Pull out every line of the material below that contains the string "REMOVE", treating uppercase and lowercase letters as different.

"""

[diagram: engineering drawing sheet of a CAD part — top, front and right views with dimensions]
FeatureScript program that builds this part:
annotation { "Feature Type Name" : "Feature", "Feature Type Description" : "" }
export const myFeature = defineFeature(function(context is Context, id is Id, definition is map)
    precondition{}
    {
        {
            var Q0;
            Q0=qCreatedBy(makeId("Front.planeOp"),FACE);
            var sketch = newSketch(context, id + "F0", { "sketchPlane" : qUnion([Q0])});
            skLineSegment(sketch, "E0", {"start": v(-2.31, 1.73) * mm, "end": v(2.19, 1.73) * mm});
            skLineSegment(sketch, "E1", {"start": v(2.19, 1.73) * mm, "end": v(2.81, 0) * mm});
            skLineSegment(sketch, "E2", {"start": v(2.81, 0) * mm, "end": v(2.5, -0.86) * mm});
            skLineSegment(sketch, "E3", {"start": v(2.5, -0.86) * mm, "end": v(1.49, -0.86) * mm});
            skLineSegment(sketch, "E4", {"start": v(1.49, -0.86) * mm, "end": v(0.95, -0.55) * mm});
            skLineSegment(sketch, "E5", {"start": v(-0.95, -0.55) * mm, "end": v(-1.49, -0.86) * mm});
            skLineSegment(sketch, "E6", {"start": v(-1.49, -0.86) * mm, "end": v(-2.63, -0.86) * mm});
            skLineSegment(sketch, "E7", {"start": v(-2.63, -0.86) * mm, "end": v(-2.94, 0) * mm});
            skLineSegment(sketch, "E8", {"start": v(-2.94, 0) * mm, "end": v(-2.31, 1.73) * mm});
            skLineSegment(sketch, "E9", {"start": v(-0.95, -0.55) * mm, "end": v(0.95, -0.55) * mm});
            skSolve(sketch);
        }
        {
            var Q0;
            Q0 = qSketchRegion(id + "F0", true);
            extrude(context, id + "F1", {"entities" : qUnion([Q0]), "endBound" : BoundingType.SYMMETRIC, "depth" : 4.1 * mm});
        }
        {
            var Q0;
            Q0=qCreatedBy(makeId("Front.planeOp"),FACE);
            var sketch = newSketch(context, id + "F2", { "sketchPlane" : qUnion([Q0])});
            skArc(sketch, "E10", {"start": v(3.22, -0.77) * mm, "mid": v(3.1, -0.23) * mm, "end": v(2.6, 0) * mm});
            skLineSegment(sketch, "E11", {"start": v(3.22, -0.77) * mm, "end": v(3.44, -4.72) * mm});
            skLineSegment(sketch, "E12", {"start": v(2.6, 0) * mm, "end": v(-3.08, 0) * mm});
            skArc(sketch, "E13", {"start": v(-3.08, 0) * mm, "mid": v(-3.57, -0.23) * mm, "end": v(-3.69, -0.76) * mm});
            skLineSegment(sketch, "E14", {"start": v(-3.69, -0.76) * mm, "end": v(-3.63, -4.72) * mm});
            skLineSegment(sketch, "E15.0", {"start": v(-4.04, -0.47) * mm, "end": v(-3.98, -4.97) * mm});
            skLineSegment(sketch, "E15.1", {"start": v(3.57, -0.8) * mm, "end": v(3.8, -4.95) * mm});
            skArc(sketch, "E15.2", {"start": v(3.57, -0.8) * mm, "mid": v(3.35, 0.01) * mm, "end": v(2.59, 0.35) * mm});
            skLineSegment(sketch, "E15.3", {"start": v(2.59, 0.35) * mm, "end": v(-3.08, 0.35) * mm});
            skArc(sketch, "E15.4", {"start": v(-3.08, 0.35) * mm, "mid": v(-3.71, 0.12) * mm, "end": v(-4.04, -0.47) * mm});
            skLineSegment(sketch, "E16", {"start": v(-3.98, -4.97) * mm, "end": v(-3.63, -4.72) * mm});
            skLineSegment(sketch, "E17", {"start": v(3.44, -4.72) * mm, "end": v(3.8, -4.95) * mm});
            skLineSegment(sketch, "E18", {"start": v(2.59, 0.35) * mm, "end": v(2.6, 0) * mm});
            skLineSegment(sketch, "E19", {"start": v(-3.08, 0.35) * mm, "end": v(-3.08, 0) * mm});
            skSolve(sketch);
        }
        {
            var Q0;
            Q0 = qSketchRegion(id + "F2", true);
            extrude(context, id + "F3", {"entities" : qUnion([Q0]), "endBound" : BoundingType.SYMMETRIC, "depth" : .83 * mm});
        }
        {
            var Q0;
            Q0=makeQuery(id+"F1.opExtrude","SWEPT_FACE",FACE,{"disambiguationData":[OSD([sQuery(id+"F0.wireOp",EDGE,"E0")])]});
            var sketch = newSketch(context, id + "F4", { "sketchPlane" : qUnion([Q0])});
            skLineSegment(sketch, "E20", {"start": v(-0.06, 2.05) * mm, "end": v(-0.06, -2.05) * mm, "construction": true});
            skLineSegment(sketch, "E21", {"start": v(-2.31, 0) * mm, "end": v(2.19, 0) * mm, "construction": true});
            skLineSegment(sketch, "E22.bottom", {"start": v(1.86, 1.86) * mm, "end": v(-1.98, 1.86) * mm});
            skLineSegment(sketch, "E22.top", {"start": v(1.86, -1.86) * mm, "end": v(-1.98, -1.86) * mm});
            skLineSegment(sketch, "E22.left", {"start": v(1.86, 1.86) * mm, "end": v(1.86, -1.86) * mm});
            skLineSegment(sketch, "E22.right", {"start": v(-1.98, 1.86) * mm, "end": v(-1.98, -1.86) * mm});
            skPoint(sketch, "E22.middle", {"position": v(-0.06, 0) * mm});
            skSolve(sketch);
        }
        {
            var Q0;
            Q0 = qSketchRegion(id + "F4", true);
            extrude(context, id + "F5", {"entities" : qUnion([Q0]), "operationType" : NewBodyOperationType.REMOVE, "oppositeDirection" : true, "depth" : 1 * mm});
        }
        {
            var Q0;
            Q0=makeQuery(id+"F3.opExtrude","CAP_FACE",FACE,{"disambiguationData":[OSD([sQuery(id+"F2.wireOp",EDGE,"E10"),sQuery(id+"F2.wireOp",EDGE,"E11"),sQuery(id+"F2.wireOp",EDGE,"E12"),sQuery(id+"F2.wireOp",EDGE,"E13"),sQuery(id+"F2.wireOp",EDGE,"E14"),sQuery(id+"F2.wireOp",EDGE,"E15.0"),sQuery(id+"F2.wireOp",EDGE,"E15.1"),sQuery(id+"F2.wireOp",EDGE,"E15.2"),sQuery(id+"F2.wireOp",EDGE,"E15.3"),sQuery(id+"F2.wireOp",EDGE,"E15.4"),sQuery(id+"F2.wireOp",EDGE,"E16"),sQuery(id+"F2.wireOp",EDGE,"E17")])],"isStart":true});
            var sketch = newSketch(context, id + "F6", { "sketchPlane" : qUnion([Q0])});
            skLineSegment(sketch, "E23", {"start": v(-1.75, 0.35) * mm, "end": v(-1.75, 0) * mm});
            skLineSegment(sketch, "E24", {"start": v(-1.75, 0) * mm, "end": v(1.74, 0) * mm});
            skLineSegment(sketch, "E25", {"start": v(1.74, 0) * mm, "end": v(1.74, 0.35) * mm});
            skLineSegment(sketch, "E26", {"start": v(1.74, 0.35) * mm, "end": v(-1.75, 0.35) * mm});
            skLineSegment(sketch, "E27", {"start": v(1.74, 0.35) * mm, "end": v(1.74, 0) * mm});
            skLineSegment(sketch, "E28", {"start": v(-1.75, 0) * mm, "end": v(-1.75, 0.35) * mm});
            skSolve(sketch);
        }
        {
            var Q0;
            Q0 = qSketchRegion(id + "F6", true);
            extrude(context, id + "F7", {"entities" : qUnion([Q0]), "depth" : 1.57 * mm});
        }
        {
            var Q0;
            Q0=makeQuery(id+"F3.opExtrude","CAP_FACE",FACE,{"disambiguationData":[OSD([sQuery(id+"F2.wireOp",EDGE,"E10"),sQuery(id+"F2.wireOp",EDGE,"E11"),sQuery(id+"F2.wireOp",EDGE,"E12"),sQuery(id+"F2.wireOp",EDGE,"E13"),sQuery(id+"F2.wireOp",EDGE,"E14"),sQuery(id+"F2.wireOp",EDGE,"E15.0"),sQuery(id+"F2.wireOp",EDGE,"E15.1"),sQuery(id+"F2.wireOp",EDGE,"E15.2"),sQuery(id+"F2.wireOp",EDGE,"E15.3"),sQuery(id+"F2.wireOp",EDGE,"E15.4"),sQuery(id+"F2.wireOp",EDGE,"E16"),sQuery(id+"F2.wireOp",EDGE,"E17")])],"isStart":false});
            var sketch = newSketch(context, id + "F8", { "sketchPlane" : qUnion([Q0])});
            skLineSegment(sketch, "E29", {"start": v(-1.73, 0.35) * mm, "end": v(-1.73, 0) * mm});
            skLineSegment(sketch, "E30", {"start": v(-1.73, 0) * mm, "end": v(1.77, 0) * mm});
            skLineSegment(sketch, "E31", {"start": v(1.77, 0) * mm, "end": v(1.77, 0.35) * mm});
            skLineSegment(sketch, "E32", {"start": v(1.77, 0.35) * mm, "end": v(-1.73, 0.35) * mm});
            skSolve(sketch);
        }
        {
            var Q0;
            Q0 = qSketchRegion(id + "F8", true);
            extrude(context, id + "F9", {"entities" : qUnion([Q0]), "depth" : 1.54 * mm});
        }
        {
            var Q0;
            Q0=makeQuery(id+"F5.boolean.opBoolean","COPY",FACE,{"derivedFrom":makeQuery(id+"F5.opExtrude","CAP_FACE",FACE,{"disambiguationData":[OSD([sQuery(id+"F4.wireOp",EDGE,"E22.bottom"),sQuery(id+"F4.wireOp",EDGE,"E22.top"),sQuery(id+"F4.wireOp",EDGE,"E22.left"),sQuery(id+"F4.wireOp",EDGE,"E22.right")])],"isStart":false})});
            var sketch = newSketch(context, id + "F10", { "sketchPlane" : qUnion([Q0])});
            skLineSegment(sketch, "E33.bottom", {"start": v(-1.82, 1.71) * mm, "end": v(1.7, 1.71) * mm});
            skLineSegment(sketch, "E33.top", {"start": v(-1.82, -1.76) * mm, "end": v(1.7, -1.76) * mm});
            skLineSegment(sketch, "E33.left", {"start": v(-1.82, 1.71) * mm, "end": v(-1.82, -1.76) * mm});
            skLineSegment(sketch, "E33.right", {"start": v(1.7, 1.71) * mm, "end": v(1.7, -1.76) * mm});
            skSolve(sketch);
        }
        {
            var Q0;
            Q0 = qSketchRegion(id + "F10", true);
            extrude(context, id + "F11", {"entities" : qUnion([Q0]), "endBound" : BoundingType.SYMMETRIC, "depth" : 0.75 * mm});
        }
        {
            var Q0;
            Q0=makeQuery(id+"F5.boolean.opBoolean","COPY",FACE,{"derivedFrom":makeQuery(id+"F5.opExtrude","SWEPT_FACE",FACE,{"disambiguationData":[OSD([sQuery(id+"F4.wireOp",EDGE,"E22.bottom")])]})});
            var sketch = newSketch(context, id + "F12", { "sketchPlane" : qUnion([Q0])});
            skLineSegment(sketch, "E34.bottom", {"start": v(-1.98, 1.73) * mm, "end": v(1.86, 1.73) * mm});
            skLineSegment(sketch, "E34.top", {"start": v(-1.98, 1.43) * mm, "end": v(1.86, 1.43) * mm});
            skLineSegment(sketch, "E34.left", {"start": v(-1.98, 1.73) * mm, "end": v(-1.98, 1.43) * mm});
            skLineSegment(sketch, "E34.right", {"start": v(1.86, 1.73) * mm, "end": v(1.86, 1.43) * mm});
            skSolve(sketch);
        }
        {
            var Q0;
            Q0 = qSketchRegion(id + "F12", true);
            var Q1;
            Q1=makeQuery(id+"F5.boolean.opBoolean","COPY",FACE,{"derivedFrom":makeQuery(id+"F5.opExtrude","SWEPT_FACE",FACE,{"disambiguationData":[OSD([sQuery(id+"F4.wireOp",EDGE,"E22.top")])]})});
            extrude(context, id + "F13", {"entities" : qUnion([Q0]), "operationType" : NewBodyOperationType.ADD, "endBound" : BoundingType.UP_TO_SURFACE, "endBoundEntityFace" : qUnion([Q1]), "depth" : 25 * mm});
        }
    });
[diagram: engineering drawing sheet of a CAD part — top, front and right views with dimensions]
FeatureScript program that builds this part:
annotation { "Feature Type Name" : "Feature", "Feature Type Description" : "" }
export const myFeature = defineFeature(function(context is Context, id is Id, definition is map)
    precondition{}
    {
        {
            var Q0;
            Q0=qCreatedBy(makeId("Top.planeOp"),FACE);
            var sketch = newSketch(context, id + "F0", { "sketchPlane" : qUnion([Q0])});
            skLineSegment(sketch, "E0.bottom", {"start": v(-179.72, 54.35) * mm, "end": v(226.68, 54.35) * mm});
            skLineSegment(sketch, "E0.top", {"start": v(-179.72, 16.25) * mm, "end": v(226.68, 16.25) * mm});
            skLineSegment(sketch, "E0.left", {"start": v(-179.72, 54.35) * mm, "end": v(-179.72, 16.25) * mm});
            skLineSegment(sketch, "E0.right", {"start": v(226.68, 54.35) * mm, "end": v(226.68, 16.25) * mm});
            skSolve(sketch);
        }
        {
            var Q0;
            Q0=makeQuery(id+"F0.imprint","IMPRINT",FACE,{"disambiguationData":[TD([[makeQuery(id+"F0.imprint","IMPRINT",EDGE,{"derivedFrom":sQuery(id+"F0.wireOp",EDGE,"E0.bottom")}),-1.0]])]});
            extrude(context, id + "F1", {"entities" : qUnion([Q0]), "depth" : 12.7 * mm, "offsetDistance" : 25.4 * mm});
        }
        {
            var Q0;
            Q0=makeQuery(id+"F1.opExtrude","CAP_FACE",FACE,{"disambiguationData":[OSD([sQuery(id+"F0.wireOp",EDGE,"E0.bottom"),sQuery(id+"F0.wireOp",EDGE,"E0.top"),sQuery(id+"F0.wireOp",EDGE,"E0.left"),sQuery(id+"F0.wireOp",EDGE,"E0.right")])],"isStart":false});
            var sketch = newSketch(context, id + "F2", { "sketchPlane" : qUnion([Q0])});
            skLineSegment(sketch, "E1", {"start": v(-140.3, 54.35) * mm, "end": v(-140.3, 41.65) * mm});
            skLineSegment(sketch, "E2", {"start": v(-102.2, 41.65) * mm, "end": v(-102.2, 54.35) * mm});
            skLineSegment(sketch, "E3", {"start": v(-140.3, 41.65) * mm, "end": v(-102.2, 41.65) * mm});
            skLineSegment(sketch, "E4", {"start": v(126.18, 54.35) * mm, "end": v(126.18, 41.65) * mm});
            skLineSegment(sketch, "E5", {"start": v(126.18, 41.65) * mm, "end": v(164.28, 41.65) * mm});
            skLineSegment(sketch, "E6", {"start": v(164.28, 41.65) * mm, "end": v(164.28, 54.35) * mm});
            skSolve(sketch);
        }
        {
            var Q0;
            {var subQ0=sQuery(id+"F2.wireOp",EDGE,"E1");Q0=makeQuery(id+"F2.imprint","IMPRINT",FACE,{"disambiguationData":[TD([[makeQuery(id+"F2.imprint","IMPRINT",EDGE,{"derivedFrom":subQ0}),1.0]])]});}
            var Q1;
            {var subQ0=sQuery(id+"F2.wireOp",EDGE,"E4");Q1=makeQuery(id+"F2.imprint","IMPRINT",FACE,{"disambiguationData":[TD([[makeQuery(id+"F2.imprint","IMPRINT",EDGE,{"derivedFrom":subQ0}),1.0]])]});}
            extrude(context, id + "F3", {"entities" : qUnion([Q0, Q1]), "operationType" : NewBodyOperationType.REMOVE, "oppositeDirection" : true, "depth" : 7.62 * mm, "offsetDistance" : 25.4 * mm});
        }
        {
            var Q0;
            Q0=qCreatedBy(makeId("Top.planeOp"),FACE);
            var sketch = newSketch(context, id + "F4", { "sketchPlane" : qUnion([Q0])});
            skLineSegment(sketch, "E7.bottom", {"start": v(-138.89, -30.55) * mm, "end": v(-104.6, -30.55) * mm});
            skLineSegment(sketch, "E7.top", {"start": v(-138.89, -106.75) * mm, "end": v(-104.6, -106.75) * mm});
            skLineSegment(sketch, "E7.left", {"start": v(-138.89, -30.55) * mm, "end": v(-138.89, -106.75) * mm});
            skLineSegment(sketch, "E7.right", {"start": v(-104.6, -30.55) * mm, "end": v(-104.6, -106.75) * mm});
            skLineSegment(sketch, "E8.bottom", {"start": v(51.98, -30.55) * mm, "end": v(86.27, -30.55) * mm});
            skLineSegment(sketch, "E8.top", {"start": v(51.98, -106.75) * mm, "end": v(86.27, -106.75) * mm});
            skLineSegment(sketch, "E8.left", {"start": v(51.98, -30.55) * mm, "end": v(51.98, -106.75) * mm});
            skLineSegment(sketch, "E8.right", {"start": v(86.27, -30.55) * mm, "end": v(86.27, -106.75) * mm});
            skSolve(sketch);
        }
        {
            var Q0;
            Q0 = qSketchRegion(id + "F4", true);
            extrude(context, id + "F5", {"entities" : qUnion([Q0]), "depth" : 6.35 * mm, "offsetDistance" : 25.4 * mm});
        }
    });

"""

**RESULT**
            extrude(context, id + "F5", {"entities" : qUnion([Q0]), "operationType" : NewBodyOperationType.REMOVE, "oppositeDirection" : true, "depth" : 1 * mm});
            extrude(context, id + "F3", {"entities" : qUnion([Q0, Q1]), "operationType" : NewBodyOperationType.REMOVE, "oppositeDirection" : true, "depth" : 7.62 * mm, "offsetDistance" : 25.4 * mm});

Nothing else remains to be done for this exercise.